Huawei’s embattled Indian subsidiary is to spend $500 million (€348m) on research and manufacturing in Bangalore.
A company spokesperson has confirmed the five-year investment, which was announced by Huawei India CEO Max Yang in an interview with FT.com on Monday.
Yang said the company wanted its Indian business to be seen as a local operation and to dispel a “mystique” surrounding the privately-held vendor.
The planned upgrade follows a series of setbacks in the Indian equipment market for the firm. Last year it was excluded from BSNL contracts because of security concerns, with government officials ruling Chinese vendors could not win contracts to networks in New Delhi or sensitive border areas.

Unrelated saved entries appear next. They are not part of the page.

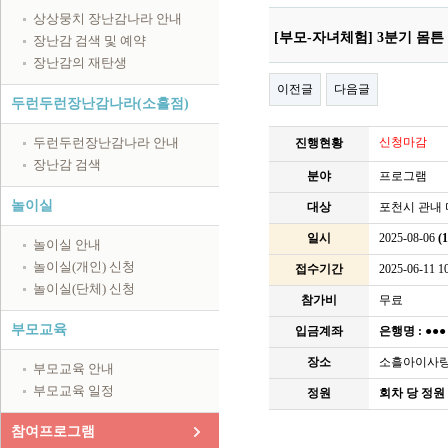
상상뭉치 장난감나라 안내
[부모-자녀체험] 3분기 몸튼
장난감 검색 및 예약
장난감의 재탄생
이전글
다음글
두런두런장난감나라(소흘점)
두런두런장난감나라 안내
신청마감
진행현황
장난감 검색
분야
프로그램
놀이실
대상
포천시 관내 미
일시
2025-08-06
(
놀이실 안내
놀이실(개인) 신청
접수기간
2025-06-11 10
놀이실(단체) 신청
참가비
무료
부모교육
입금계좌
은행명 :
●●
장소
소흘아이사
부모교육 안내
부모교육 일정
정원
회차 당 정원 
참여프로그램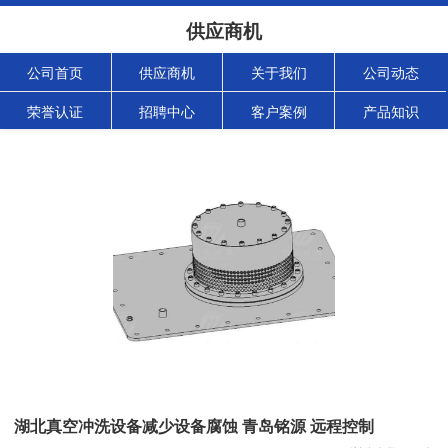
供应商机
公司首页
供应商机
关于我们
公司动态
荣誉认证
招聘中心
客户案例
产品知识
湖北真空冲洗设备减少设备腐蚀 青岛铭源 远程控制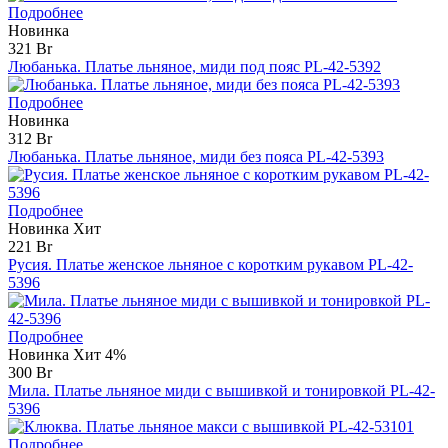
Подробнее
Новинка
321 Br
Любанька. Платье льняное, миди под пояс PL-42-5392
Подробнее
Новинка
312 Br
Любанька. Платье льняное, миди без пояса PL-42-5393
Подробнее
Новинка
Хит
221 Br
Русия. Платье женское льняное с коротким рукавом PL-42-
5396
Подробнее
Новинка
Хит
4%
300 Br
Мила. Платье льняное миди с вышивкой и тонировкой PL-42-
5396
Подробнее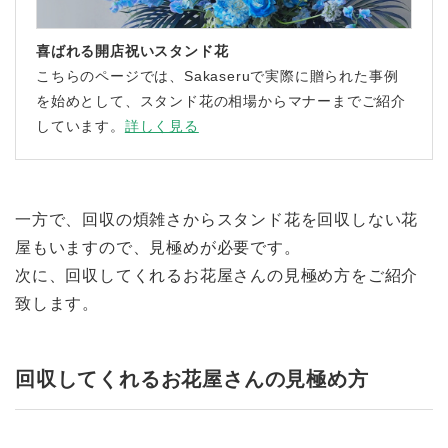
喜ばれる開店祝いスタンド花
こちらのページでは、Sakaseruで実際に贈られた事例
を始めとして、スタンド花の相場からマナーまでご紹介
しています。
詳しく見る
一方で、回収の煩雑さからスタンド花を回収しない花
屋もいますので、見極めが必要です。
次に、回収してくれるお花屋さんの見極め方をご紹介
致します。
回収してくれるお花屋さんの見極め方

A month ago it was one of five Chinese suppliers penalized with tariffs of up to 236%
for dumping SDH equipment.
The FT said senior executives had conceded they needed to do more to win the support of officials and politicians in the Indian telecom market.
Under the spending plan, staff numbers in India will increase by a half to 6,000 as the company expands its Bangalore R&D center to make it a resource for its global operations. The center is already the company’s largest offshore research facility, mostly developing telecom software.
The company also plans to open a manufacturing unit in India that it says would help it avoid future anti-dumping penalties. The manufacturing plant could be up and running later this year, FT reported.